現代日本。不思議な神社で出会った初対面 鳥居の奥の空間や神社はずっと秋であり季節が変わらない、つまり異世界 神や妖怪、獣人はおとぎ話だと思われ実在しないと思われていてオカルト好きな人くらいしか信じられていなかった。 だが隠れていたり人間に見えないだけで神や妖怪、獣人は存在する
七月某日 親に頼まれ学校の帰り道ついでに祖父母の家に届け物をし、いつもは騒がしい友人らと帰る道を一人で歩いていた
夕暮れ時になっても暑さはなくなってくれない 天気予報で真夏日と言われていた昼間よりいくらかはマシになったが暑いのは変わってくれたりしない
暑…
そう独り言を零してしまうほどの帰り道だった
歩いていると小さな路地を見つけた。
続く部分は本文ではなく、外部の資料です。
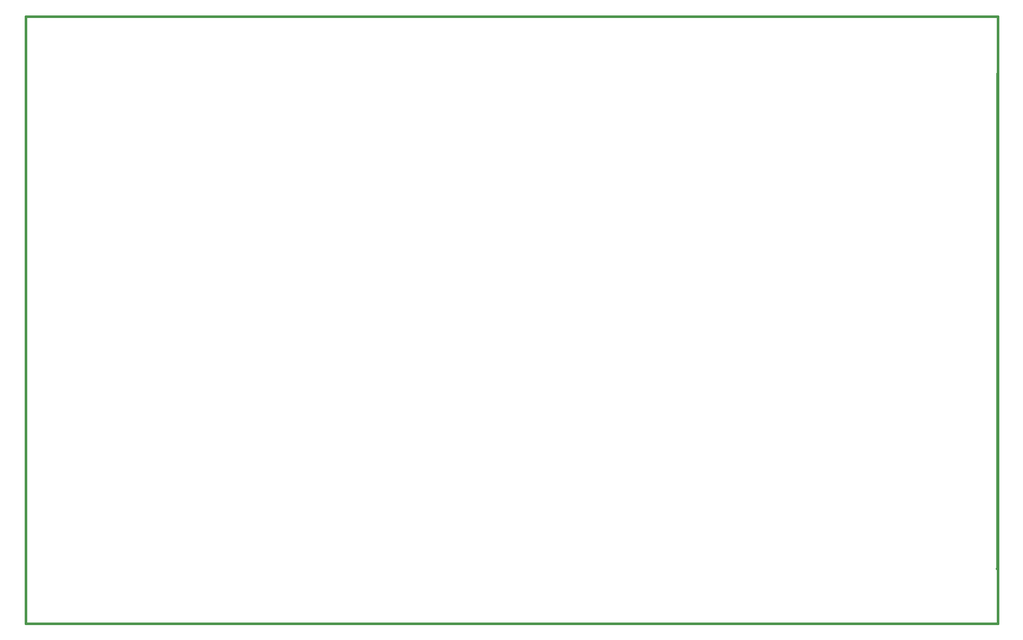
<source format=gm1>
G04 #@! TF.FileFunction,Profile,NP*
%FSLAX46Y46*%
G04 Gerber Fmt 4.6, Leading zero omitted, Abs format (unit mm)*
G04 Created by KiCad (PCBNEW 4.0.4+e1-6308~48~ubuntu15.10.1-stable) date Fri Nov 17 08:43:39 2017*
%MOMM*%
%LPD*%
G01*
G04 APERTURE LIST*
%ADD10C,0.150000*%
%ADD11C,0.381000*%
G04 APERTURE END LIST*
D10*
D11*
X62941200Y-45720000D02*
X222961200Y-45720000D01*
X62941200Y-145694400D02*
X62941200Y-45720000D01*
X222961200Y-145694400D02*
X62941200Y-145694400D01*
X222961200Y-45669200D02*
X222961200Y-145694400D01*
X222895160Y-136662160D02*
X222895160Y-55087520D01*
X222859600Y-136639300D02*
X222859600Y-136626600D01*
M02*

</source>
一人で帰っていたから視野が広かったのだろうか 気になり路地を覗き込むと高さが2m程しかない小さな鳥居があった
普段の小柳ロウなら絶対に行かないだろう。だが妙に惹き込まれてしまい暑さを忘れて鳥居を潜った
鳥居の奥は涼しく、舗装された道があり小柳ロウを歓迎するかのように紅葉の木々が靡く。 その光景は朱色のカーテンが揺れるようで綺麗だった。
は…?
小柳ロウは気付いた、今は七月。夏真っ只中だ
涼しいなんて、紅葉なんておかしい。
理性が警鐘を鳴らしている。 ここはおかしい、早く戻れと
だが一度示した好奇心が止まることはない。小柳ロウは好奇心に負け、歩を進めた
歩き続けていると開けた場所についた。 そこにはこじんまりとした小さな神社があり、人一人もいないようだった その神社は古いようだが手入れはちゃんとされているようで綺麗で 紅葉の木から落ちてくる朱色の葉に着飾られて美しかった。 ふと、視線をずらすと和服を着ている人がいた。 神社と紅葉を見ており小柳ロウには気付いていないようだ
だがそんなことを気にする余裕は小柳ロウになかった。
どういう、ことだよ…
今の時代和服を着ている人も珍しいが小柳ロウが混乱しているのはそんなことではない
…
神社を眺めているその人には、人間にあるはずがない獣耳と尻尾があった。